> [Work request 1]:
Answer these questions about the authentication guide.
(a) What powers the OAuth implementation?
(b) How long does an access token last?
(c) Where should the code_verifier be kept on the client?
> [Work request 2]: Return the part of the authentication guide starting with "Play Money uses" and going on through "and session endpoints.", word for word.

> [Extract to read]:
Authentication
OAuth 2.0 Authorization Code + PKCE integration guide for internal services and frontends.
Play Money uses OAuth 2.0 Authorization Code with PKCE for all authentication. The implementation is powered by Doorkeeper and runs on a dedicated auth host — a separate subdomain that serves only OAuth and session endpoints.
| Environment | Auth Host | API Host |
|---|---|---|
| Production | auth.letsplaymoney.com | app.letsplaymoney.com |
| Development | auth.wasim.io | app.wasim.io |
All OAuth routes (/oauth/authorize, /oauth/token) and the login UI (/auth/*) are only available on the auth host. API endpoints live on the API host.
Architecture Overview
┌──────────┐ ┌──────────────┐ ┌──────────────┐
│ Client │────▶│ Auth Host │────▶│ API Host │
│ (SPA) │ │ OAuth + │ │ /api/v1/* │
│ │◀────│ Login UI │◀────│ │
└──────────┘ └──────────────┘ └──────────────┘
│ ▲
│ Authorization Code │
│ + PKCE exchange │
└───────── Access Token ────────────────┘
-
Client redirects the user to the auth host's
/oauth/authorizewith PKCE challenge -
User authenticates (email/password, social, or 2FA) on the auth host
-
Auth host redirects back to client with an authorization code
-
Client exchanges the code + PKCE verifier for an access token at
/oauth/token -
Client uses the access token as a Bearer token against the API host
Configuration
These values are fixed — you don't need to negotiate them:
| Parameter | Value |
|---|---|
| Grant types | authorization_code, client_credentials |
| PKCE | Required (all authorization code grants) |
| Default scope | user |
| Optional scope | service |
| Access token TTL | 15 minutes |
| Client credentials TTL | 1 hour |
| Refresh tokens | Enabled |
| TLS on redirect URIs | Required in production, relaxed in development |
PKCE is enforced server-side via force_pkce. Authorization requests without code_challenge and code_challenge_method will be rejected.
Authorization Code + PKCE Flow
Step 1 — Generate PKCE Pair
Before redirecting, generate a code_verifier (random 43-128 character string) and derive the code_challenge from it:
function generateCodeVerifier(): string {
const array = new Uint8Array(32);
crypto.getRandomValues(array);
return btoa(String.fromCharCode(...array))
.replace(/\+/g, "-")
.replace(/\//g, "_")
.replace(/=+$/, "");
}
async function generateCodeChallenge(verifier: string): Promise<string> {
const encoder = new TextEncoder();
const data = encoder.encode(verifier);
const digest = await crypto.subtle.digest("SHA-256", data);
return btoa(String.fromCharCode(...new Uint8Array(digest)))
.replace(/\+/g, "-")
.replace(/\//g, "_")
.replace(/=+$/, "");
}
Store code_verifier securely on the client (memory or session storage — never in a URL or localStorage).

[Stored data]
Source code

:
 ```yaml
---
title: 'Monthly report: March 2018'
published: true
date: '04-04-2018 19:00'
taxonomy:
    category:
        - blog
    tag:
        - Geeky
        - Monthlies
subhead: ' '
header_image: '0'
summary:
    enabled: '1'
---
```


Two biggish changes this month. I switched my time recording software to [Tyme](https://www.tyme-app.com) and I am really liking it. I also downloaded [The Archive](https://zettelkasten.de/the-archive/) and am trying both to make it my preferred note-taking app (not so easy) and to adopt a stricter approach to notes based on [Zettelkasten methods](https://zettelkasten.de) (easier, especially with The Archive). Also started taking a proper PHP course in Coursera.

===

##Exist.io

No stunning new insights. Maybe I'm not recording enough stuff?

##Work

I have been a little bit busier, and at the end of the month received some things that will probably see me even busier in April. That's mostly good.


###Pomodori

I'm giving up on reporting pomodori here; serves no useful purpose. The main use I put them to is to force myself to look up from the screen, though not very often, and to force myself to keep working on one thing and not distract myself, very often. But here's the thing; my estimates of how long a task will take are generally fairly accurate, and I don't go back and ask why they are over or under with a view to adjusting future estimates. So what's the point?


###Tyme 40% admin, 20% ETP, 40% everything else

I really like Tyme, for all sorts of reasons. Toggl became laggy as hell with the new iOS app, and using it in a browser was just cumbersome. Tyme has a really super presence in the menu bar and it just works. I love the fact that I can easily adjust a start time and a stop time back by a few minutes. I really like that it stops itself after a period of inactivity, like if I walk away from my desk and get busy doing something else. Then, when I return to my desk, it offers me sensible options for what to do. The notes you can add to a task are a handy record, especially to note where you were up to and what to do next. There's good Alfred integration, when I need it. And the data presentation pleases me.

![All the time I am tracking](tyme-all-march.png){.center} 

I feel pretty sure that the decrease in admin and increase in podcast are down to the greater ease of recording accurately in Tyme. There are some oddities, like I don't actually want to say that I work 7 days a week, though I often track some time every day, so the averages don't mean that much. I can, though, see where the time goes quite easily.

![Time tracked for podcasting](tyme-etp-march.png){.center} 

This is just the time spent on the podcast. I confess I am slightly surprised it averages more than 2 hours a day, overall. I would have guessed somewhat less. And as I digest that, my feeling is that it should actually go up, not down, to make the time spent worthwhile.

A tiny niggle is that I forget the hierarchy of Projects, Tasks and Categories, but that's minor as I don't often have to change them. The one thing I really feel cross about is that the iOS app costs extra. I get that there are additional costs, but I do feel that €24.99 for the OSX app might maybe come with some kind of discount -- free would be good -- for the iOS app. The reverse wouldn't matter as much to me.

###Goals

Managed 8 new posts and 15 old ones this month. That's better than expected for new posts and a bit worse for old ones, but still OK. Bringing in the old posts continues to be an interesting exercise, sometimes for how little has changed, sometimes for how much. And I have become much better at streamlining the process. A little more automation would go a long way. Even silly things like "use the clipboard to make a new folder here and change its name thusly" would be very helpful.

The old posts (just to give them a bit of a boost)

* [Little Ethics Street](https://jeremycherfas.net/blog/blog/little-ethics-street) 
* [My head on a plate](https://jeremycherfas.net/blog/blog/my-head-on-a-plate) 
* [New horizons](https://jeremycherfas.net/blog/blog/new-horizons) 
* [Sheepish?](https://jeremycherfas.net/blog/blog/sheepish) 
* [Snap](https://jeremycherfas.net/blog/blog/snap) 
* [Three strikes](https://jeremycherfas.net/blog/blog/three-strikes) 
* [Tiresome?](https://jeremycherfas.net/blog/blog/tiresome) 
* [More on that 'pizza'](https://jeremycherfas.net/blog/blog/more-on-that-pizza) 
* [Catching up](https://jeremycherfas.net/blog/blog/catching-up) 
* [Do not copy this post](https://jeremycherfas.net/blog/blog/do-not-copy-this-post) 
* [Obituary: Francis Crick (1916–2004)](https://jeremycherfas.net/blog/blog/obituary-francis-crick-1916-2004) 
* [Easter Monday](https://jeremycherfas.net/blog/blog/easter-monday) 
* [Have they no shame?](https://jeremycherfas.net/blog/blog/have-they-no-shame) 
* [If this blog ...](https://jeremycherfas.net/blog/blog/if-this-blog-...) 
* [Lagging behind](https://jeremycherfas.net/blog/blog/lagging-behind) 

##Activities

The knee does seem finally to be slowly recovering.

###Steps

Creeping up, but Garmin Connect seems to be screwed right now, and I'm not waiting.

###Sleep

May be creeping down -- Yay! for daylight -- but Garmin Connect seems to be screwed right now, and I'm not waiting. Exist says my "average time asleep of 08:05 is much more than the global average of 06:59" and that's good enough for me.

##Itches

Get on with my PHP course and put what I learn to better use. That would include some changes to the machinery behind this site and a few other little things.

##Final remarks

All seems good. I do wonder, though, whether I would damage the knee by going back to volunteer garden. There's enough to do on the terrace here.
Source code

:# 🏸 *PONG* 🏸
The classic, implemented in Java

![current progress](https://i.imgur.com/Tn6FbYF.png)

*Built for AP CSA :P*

> [Solution 1]:
(a) Doorkeeper
(b) 15 minutes
(c) In memory or session storage, never in a URL or localStorage

> [Solution 2]:
Play Money uses OAuth 2.0 Authorization Code with PKCE for all authentication. The implementation is powered by Doorkeeper and runs on a dedicated auth host — a separate subdomain that serves only OAuth and session endpoints.